### What you need to do:
Images stay out. Everything else in the records is repeated exactly.

### Task material:
*** Begin section ***

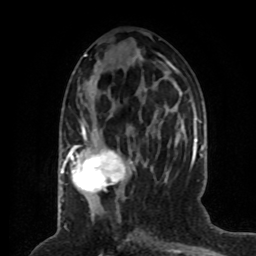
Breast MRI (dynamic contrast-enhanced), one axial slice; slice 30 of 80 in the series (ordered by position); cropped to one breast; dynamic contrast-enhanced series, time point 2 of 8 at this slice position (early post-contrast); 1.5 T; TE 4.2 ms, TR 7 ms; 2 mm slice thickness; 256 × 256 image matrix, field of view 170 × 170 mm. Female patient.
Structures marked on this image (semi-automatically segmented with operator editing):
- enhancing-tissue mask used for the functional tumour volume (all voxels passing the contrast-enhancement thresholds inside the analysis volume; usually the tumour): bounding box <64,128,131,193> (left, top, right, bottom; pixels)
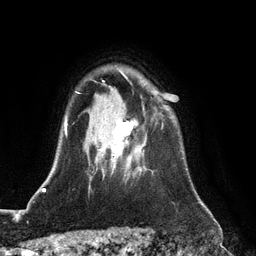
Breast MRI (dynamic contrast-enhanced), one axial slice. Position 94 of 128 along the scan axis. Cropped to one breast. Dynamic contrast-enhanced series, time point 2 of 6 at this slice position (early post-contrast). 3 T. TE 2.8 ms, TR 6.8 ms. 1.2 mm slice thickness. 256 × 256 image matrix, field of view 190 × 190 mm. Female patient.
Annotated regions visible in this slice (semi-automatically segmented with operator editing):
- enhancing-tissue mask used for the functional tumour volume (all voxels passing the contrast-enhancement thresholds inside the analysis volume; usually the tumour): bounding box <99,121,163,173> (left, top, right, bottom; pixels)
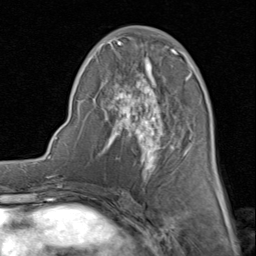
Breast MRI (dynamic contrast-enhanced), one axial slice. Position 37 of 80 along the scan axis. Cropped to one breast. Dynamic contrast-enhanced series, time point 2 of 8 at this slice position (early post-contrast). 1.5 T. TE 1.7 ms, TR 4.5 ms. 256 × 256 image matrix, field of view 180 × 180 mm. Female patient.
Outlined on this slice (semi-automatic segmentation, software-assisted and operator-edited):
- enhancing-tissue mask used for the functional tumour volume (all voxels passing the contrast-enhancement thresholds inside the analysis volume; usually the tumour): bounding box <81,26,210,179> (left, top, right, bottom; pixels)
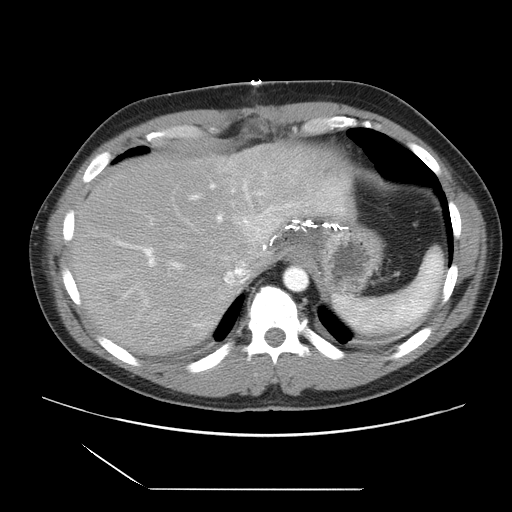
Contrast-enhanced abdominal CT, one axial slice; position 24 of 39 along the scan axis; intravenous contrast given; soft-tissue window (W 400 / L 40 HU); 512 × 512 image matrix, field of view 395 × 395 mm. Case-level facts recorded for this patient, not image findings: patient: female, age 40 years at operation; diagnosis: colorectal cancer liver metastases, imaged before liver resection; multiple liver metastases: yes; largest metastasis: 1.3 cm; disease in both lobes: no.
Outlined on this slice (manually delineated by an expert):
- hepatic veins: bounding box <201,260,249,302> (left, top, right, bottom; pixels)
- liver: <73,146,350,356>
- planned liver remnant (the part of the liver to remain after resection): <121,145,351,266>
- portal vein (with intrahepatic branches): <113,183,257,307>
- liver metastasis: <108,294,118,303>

*** End section ***

### Your solution:
Breast MRI (dynamic contrast-enhanced), one axial slice; slice 30 of 80 in the series (ordered by position); cropped to one breast; dynamic contrast-enhanced series, time point 2 of 8 at this slice position (early post-contrast); 1.5 T; TE 4.2 ms, TR 7 ms; 2 mm slice thickness; 256 × 256 image matrix, field of view 170 × 170 mm. Female patient.
Structures marked on this image (semi-automatically segmented with operator editing):
- enhancing-tissue mask used for the functional tumour volume (all voxels passing the contrast-enhancement thresholds inside the analysis volume; usually the tumour): bounding box <64,128,131,193> (left, top, right, bottom; pixels)
Breast MRI (dynamic contrast-enhanced), one axial slice. Position 94 of 128 along the scan axis. Cropped to one breast. Dynamic contrast-enhanced series, time point 2 of 6 at this slice position (early post-contrast). 3 T. TE 2.8 ms, TR 6.8 ms. 1.2 mm slice thickness. 256 × 256 image matrix, field of view 190 × 190 mm. Female patient.
Annotated regions visible in this slice (semi-automatically segmented with operator editing):
- enhancing-tissue mask used for the functional tumour volume (all voxels passing the contrast-enhancement thresholds inside the analysis volume; usually the tumour): bounding box <99,121,163,173> (left, top, right, bottom; pixels)
Breast MRI (dynamic contrast-enhanced), one axial slice. Position 37 of 80 along the scan axis. Cropped to one breast. Dynamic contrast-enhanced series, time point 2 of 8 at this slice position (early post-contrast). 1.5 T. TE 1.7 ms, TR 4.5 ms. 256 × 256 image matrix, field of view 180 × 180 mm. Female patient.
Outlined on this slice (semi-automatic segmentation, software-assisted and operator-edited):
- enhancing-tissue mask used for the functional tumour volume (all voxels passing the contrast-enhancement thresholds inside the analysis volume; usually the tumour): bounding box <81,26,210,179> (left, top, right, bottom; pixels)
Contrast-enhanced abdominal CT, one axial slice; position 24 of 39 along the scan axis; intravenous contrast given; soft-tissue window (W 400 / L 40 HU); 512 × 512 image matrix, field of view 395 × 395 mm. Case-level facts recorded for this patient, not image findings: patient: female, age 40 years at operation; diagnosis: colorectal cancer liver metastases, imaged before liver resection; multiple liver metastases: yes; largest metastasis: 1.3 cm; disease in both lobes: no.
Outlined on this slice (manually delineated by an expert):
- hepatic veins: bounding box <201,260,249,302> (left, top, right, bottom; pixels)
- liver: <73,146,350,356>
- planned liver remnant (the part of the liver to remain after resection): <121,145,351,266>
- portal vein (with intrahepatic branches): <113,183,257,307>
- liver metastasis: <108,294,118,303>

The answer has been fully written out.